Multiply -4 times -8.

x=\frac{-19±\sqrt{361-32}}{2\left(-8\right)}

Multiply 32 times -1.

x=\frac{-19±\sqrt{329}}{2\left(-8\right)}

Add 361 to -32.

x=\frac{-19±\sqrt{329}}{-16}

Multiply 2 times -8.

x=\frac{\sqrt{329}-19}{-16}

Now solve the equation x=\frac{-19±\sqrt{329}}{-16} when ± is plus. Add -19 to \sqrt{329}.

x=\frac{19-\sqrt{329}}{16}

Divide -19+\sqrt{329} by -16.

x=\frac{-\sqrt{329}-19}{-16}

Now solve the equation x=\frac{-19±\sqrt{329}}{-16} when ± is minus. Subtract \sqrt{329} from -19.

x=\frac{\sqrt{329}+19}{16}

Divide -19-\sqrt{329} by -16.

x=\frac{19-\sqrt{329}}{16} x=\frac{\sqrt{329}+19}{16}

The equation is now solved.

-8x^{2}+19x-1=0

Quadratic equations such as this one can be solved by completing the square.

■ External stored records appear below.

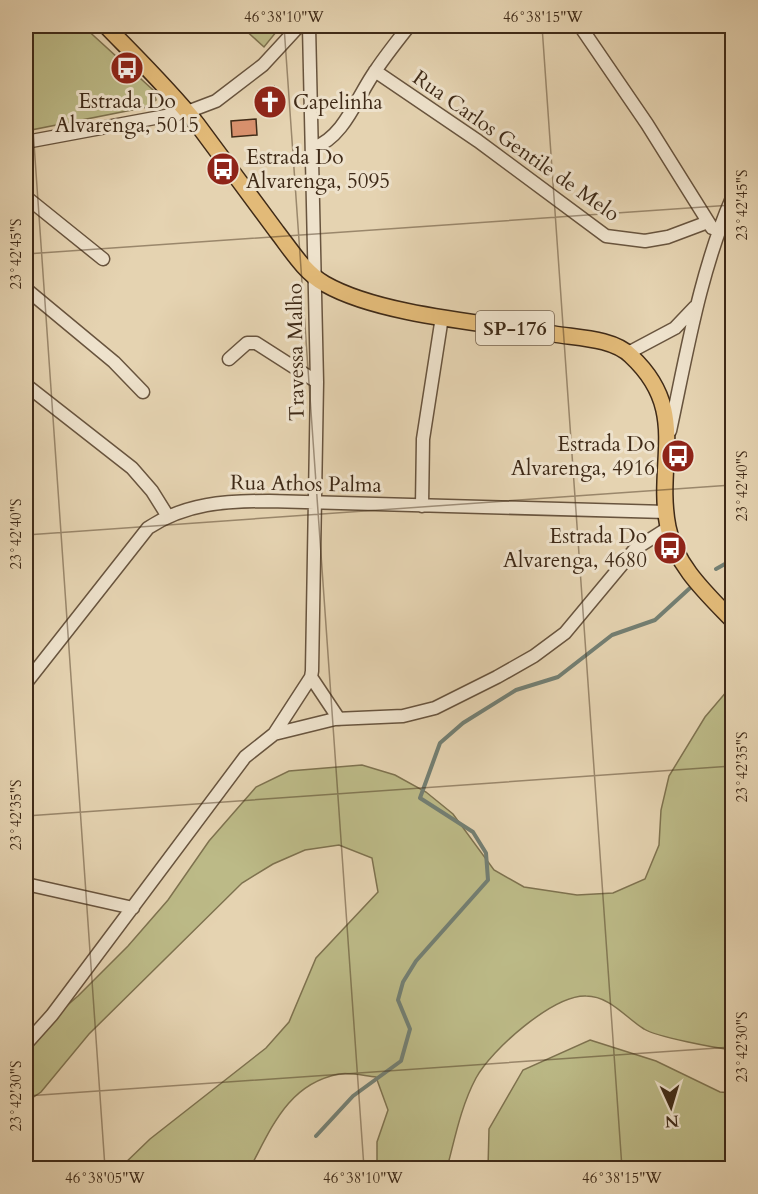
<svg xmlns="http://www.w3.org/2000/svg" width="758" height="1194" font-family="Cardo,serif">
	<rect width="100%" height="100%" fill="#e5d3b1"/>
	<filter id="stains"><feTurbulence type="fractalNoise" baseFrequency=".00333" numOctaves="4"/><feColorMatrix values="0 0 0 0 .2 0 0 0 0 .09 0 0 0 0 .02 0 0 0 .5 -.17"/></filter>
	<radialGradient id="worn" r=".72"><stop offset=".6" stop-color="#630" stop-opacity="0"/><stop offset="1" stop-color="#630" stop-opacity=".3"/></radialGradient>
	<path fill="#bcba87" stroke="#7e724f" stroke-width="1.5" d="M26,26h57l70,64 3,10 -9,7 -121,24z
		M241,26h40l-17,21z
		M732,688v362c-15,-2 -76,-13 -88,-21 -18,-11 -34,-33 -58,-33 -33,-1 -95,54 -110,82 -15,28 -21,60 -29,90h-70v-26l11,-32 -12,-33c-11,-1 -26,-5 -37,-3 -51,10 -67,53 -89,94h-130l30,-29 116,-91 23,-26 27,-64 62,-66 -6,-34 -33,-13 -34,5 -32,14 -31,19 -153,151 -48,58 -15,10v-61l52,-45 50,-50 40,-46 41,-59 47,-54 33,-16 73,-6 33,10 31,17 27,22 41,56 30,17 53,8 36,-2 32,-14 14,-34 2,-35 8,-34 36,-59 22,-26z
		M590,1040l66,21 64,31 12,1v75h-244l1,-39 34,-59z"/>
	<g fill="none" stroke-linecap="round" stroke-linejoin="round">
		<path stroke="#737f73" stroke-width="4" d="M716,569l16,-9
			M316,1136l37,-40 48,-35 9,-32 -12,-29 5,-18 13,-21 72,-81 -2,-27 -13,-21 -53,-34 20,-55 23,-20 53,-33 42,-13 54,-42 43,-15 35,-32"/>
	</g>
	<path fill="#d9916e" stroke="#3f2a17" stroke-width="1.5" d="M274,86l7,26 -16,4 -7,-25z
		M256,119l1,16 -25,2 -1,-16z"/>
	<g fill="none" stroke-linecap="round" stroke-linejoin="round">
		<defs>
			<path id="minor" d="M580,26l67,98 65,104
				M375,71l103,70 128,95 39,5 23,-4 40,-15
				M26,142l161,-30 29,-11 47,-36 36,-39
				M313,148c32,-11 44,-52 63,-78 10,-15 22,-30 33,-44
				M26,197l77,62
				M26,289l88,73 29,30
				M628,353l47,-25 20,-21
				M229,359l18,-16h9l61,39
				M26,385l106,83 20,23 15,24
				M670,431c17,-79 30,-159 62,-233
				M422,506l1,-67 19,-122
				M311,677l28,42
				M26,683l122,-155c38,-25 77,-27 121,-27l397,11
				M274,734l37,-57 1,-6 5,-289 -8,-356
				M26,884l107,24
				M26,1044l26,-29 193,-258 29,-23 61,-15 68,-3 32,-8 62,-31 37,-21 31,-23 70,-84 33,-21"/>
			<path id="major" d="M106,26c31,32 63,63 91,98 27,36 53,72 80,108 14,18 28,41 48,52 56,32 164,39 229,50 23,4 59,4 77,22 59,55 24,105 37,171 7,38 39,67 64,93"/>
		</defs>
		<use href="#minor" stroke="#68543e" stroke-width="15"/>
		<use href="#major" stroke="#3f2a17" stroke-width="18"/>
		<use href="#minor" stroke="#eee2cc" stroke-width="12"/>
		<use href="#major" stroke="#e2ba78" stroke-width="15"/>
	</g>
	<path fill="none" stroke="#3f2a17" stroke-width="1.5" stroke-opacity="0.45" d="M284,26l80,1142M542,26l80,1142M26,28l79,1140M26,254l706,-49M26,535l706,-50M26,816l706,-50M26,1096l706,-49"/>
	<defs>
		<symbol id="bus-disc" viewBox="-11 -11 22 22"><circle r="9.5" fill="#8f2418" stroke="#eee2cc"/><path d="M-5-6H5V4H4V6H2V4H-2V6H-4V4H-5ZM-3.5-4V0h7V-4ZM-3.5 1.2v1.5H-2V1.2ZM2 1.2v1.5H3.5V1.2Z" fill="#fff"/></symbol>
		<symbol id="church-disc" viewBox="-11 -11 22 22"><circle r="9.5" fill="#8f2418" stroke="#eee2cc"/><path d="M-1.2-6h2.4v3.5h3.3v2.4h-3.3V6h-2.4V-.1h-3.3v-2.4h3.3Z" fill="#fff"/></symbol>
	</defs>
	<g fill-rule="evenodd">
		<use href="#bus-disc" x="108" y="49" width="38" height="38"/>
		<use href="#church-disc" x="251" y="83" width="38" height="38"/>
		<use href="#bus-disc" x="204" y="150" width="38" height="38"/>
		<use href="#bus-disc" x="659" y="437" width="38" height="38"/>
		<use href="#bus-disc" x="651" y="529" width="38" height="38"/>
	</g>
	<g text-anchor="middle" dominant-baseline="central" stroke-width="6" stroke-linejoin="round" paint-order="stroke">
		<rect fill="#eee2cc" stroke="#74614d" stroke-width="1.5" x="476" y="311" width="78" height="34" rx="4.5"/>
		<g font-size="20" font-weight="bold" fill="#3f2a17">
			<text x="515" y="328">SP-176</text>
		</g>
		<g font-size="21" fill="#3f2a17" stroke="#eee2cc" text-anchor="start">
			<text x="127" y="101" text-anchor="middle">Estrada Do<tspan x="127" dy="24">Alvarenga, 5015</tspan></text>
			<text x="293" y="102">Capelinha</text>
			<text x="246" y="157">Estrada Do<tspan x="246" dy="24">Alvarenga, 5095</tspan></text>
			<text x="655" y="444" text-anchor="end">Estrada Do<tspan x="655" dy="24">Alvarenga, 4916</tspan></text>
			<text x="647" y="536" text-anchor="end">Estrada Do<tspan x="647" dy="24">Alvarenga, 4680</tspan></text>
		</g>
		<g font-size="21" fill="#3f2a17" stroke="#eee2cc">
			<text transform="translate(516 146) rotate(35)">Rua Carlos Gentile de Melo</text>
			<text transform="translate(296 352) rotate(-91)">Travessa Malho</text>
			<text transform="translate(306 484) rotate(1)">Rua Athos Palma</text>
		</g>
	</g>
	<rect width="758" height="1194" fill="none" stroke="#e5d3b1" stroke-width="66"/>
	<g transform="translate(671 1107) rotate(176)" stroke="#eee2cc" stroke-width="4.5" paint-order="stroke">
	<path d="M0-4.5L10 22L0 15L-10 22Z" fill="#3f2a17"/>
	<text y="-9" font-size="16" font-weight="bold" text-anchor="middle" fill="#3f2a17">N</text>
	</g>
	<rect x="33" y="33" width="692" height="1128" fill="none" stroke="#3f2a17" stroke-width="2"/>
	<g font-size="15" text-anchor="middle" fill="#3f2a17">
		<text x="284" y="22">46°38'10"W</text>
		<text x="543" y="22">46°38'15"W</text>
		<text transform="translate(742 205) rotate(-90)" y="5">23°42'45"S</text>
		<text transform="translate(16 254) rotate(-90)" y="5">23°42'45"S</text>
		<text transform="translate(742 486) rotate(-90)" y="5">23°42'40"S</text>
		<text transform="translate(16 534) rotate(-90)" y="5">23°42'40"S</text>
		<text transform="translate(742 767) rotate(-90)" y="5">23°42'35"S</text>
		<text transform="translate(16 815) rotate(-90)" y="5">23°42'35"S</text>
		<text transform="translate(742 1047) rotate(-90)" y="5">23°42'30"S</text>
		<text transform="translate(16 1096) rotate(-90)" y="5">23°42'30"S</text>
		<text x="105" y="1183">46°38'05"W</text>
		<text x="363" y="1183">46°38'10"W</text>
		<text x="622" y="1183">46°38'15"W</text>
	</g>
	<rect width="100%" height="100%" filter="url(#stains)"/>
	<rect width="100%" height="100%" fill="url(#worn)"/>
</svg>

In order to complete the square, the equation must first be in the form x^{2}+bx=c.

-8x^{2}+19x-1-\left(-1\right)=-\left(-1\right)

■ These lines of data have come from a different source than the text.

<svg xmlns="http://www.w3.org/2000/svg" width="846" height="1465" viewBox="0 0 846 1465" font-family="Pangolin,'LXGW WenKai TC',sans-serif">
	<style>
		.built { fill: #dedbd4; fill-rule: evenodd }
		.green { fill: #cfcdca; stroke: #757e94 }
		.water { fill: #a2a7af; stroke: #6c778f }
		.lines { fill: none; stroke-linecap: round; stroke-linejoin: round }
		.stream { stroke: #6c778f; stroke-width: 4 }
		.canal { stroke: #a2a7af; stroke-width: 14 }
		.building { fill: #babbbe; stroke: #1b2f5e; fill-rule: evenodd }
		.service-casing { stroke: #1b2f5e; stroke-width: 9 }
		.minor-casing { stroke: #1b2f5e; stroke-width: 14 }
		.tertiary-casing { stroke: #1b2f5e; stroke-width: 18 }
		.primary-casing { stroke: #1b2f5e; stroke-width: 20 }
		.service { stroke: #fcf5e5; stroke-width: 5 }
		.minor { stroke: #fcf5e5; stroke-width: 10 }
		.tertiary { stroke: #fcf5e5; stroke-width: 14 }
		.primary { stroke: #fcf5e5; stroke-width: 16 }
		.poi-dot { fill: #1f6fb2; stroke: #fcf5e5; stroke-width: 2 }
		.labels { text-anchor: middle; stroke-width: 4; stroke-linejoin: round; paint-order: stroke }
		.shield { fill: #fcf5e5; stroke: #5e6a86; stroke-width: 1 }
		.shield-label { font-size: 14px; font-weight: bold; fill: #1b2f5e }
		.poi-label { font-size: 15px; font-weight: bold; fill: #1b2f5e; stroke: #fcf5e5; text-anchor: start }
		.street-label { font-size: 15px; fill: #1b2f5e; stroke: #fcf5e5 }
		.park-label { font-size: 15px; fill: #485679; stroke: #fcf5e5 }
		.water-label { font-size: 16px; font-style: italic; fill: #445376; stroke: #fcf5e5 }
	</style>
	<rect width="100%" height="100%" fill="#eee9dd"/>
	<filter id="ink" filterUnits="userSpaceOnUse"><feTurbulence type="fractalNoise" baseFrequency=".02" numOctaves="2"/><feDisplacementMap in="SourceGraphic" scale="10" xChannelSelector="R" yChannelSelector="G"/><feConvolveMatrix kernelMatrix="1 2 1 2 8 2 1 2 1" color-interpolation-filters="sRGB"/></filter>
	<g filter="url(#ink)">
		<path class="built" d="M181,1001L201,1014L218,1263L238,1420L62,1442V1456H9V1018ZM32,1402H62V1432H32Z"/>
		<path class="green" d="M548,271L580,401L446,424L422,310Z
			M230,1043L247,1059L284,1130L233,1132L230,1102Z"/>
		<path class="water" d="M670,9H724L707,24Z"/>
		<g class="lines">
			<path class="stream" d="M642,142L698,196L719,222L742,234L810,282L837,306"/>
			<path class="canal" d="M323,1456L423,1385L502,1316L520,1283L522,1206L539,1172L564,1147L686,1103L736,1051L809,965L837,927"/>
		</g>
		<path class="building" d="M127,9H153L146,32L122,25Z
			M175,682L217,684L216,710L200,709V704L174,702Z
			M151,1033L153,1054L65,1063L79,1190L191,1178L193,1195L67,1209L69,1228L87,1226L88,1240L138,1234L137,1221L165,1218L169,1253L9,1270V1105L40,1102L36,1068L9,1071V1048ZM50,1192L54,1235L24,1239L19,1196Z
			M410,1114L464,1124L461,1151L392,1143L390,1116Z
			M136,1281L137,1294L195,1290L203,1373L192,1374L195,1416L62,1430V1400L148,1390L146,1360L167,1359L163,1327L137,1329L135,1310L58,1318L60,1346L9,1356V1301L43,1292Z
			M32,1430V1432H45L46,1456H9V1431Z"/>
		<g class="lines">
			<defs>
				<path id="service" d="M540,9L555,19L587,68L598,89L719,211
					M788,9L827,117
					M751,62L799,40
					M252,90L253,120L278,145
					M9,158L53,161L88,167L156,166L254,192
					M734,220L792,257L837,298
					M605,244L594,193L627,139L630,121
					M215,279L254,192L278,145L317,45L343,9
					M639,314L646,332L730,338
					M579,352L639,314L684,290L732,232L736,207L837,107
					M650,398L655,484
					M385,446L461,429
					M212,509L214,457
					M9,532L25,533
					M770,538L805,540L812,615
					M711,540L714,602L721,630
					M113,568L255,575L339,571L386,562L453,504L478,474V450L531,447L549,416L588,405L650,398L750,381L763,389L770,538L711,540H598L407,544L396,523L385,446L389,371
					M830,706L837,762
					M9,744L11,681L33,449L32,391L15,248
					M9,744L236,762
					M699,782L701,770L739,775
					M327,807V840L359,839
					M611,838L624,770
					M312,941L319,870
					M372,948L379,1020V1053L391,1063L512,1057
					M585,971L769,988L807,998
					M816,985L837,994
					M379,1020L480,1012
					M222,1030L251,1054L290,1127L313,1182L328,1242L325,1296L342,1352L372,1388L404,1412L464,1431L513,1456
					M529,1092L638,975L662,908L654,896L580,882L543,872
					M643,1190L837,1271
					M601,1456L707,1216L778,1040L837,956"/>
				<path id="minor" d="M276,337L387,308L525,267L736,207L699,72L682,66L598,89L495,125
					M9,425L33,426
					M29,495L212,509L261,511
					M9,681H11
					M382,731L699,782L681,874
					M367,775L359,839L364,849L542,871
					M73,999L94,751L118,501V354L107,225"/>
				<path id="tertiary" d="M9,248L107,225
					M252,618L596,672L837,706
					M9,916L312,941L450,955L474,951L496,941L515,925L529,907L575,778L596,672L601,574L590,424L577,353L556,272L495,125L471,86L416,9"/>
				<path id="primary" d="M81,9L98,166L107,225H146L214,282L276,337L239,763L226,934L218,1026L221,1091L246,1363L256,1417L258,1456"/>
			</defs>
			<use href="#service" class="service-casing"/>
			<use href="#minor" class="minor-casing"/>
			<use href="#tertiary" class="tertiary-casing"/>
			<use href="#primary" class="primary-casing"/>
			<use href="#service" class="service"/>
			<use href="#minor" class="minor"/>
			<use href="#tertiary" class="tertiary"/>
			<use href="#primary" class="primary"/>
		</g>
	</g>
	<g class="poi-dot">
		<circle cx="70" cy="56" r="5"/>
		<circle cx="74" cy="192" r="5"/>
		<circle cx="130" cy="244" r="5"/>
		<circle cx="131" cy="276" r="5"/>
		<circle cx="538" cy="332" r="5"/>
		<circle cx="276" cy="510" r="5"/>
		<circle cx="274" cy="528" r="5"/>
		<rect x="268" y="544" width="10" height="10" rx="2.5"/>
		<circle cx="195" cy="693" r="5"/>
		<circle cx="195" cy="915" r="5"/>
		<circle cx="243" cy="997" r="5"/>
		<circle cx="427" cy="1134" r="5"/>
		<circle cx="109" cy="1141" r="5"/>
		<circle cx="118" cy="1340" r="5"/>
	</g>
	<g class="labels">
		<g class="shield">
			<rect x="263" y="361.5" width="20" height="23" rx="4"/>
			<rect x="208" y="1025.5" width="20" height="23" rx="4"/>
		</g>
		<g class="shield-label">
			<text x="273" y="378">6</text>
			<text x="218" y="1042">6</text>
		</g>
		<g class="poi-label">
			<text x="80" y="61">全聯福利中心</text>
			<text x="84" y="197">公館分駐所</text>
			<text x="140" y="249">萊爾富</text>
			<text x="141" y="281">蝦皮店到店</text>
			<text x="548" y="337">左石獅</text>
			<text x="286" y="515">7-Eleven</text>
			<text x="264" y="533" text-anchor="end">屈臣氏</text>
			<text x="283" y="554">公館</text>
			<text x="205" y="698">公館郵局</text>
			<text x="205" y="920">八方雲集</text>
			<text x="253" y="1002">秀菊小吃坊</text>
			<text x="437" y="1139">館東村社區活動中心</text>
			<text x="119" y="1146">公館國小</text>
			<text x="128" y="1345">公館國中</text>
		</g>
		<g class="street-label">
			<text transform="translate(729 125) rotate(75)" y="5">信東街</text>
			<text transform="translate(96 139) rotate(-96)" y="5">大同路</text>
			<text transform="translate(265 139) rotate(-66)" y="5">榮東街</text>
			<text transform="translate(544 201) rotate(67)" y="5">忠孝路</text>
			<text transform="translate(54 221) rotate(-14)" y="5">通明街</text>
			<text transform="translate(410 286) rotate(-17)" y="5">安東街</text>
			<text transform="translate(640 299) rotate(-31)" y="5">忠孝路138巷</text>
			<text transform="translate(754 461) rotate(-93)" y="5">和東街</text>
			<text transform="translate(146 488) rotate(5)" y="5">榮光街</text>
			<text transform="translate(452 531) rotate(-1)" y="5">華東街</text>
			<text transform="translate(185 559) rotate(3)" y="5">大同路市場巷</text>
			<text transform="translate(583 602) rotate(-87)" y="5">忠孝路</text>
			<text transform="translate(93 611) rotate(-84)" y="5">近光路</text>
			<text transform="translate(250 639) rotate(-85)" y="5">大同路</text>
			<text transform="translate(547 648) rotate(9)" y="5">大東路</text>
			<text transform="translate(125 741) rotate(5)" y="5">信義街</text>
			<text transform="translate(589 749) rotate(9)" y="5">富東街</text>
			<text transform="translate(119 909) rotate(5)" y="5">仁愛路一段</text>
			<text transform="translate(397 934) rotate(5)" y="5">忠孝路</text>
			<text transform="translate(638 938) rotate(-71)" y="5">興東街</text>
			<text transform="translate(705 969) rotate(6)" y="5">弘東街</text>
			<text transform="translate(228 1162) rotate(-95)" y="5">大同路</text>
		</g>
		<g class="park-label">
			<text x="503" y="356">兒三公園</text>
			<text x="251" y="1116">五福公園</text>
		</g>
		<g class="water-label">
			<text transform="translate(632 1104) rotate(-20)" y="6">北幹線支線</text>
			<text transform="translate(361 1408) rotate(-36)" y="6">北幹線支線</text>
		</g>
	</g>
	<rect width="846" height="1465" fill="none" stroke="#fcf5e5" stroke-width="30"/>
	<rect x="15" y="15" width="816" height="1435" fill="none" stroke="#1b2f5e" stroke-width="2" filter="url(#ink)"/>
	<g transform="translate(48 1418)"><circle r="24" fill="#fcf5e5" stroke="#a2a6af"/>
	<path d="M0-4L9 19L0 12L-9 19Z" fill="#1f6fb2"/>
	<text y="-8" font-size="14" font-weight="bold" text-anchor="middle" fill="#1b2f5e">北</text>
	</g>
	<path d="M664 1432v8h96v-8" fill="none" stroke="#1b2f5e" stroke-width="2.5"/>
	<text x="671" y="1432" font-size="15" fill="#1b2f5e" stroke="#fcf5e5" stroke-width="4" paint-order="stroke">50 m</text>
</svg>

Add 1 to both sides of the equation.

-8x^{2}+19x=-\left(-1\right)

Subtracting -1 from itself leaves 0.

-8x^{2}+19x=1

Subtract -1 from 0.

\frac{-8x^{2}+19x}{-8}=\frac{1}{-8}

Divide both sides by -8.

x^{2}+\frac{19}{-8}x=\frac{1}{-8}

Dividing by -8 undoes the multiplication by -8.

x^{2}-\frac{19}{8}x=\frac{1}{-8}

Divide 19 by -8.

x^{2}-\frac{19}{8}x=-\frac{1}{8}

Divide 1 by -8.

x^{2}-\frac{19}{8}x+\left(-\frac{19}{16}\right)^{2}=-\frac{1}{8}+\left(-\frac{19}{16}\right)^{2}

Divide -\frac{19}{8}, the coefficient of the x term, by 2 to get -\frac{19}{16}. Then add the square of -\frac{19}{16} to both sides of the equation. This step makes the left hand side of the equation a perfect square.

x^{2}-\frac{19}{8}x+\frac{361}{256}=-\frac{1}{8}+\frac{361}{256}

Square -\frac{19}{16} by squaring both the numerator and the denominator of the fraction.

x^{2}-\frac{19}{8}x+\frac{361}{256}=\frac{329}{256}

Add -\frac{1}{8} to \frac{361}{256} by finding a common denominator and adding the numerators. Then reduce the fraction to lowest terms if possible.

\left(x-\frac{19}{16}\right)^{2}=\frac{329}{256}

Factor x^{2}-\frac{19}{8}x+\frac{361}{256}. In general, when x^{2}+bx+c is a perfect square, it can always be factored as \left(x+\frac{b}{2}\right)^{2}.

\sqrt{\left(x-\frac{19}{16}\right)^{2}}=\sqrt{\frac{329}{256}}

Take the square root of both sides of the equation.

x-\frac{19}{16}=\frac{\sqrt{329}}{16} x-\frac{19}{16}=-\frac{\sqrt{329}}{16}

Simplify.

x=\frac{\sqrt{329}+19}{16} x=\frac{19-\sqrt{329}}{16}

Add \frac{19}{16} to both sides of the equation.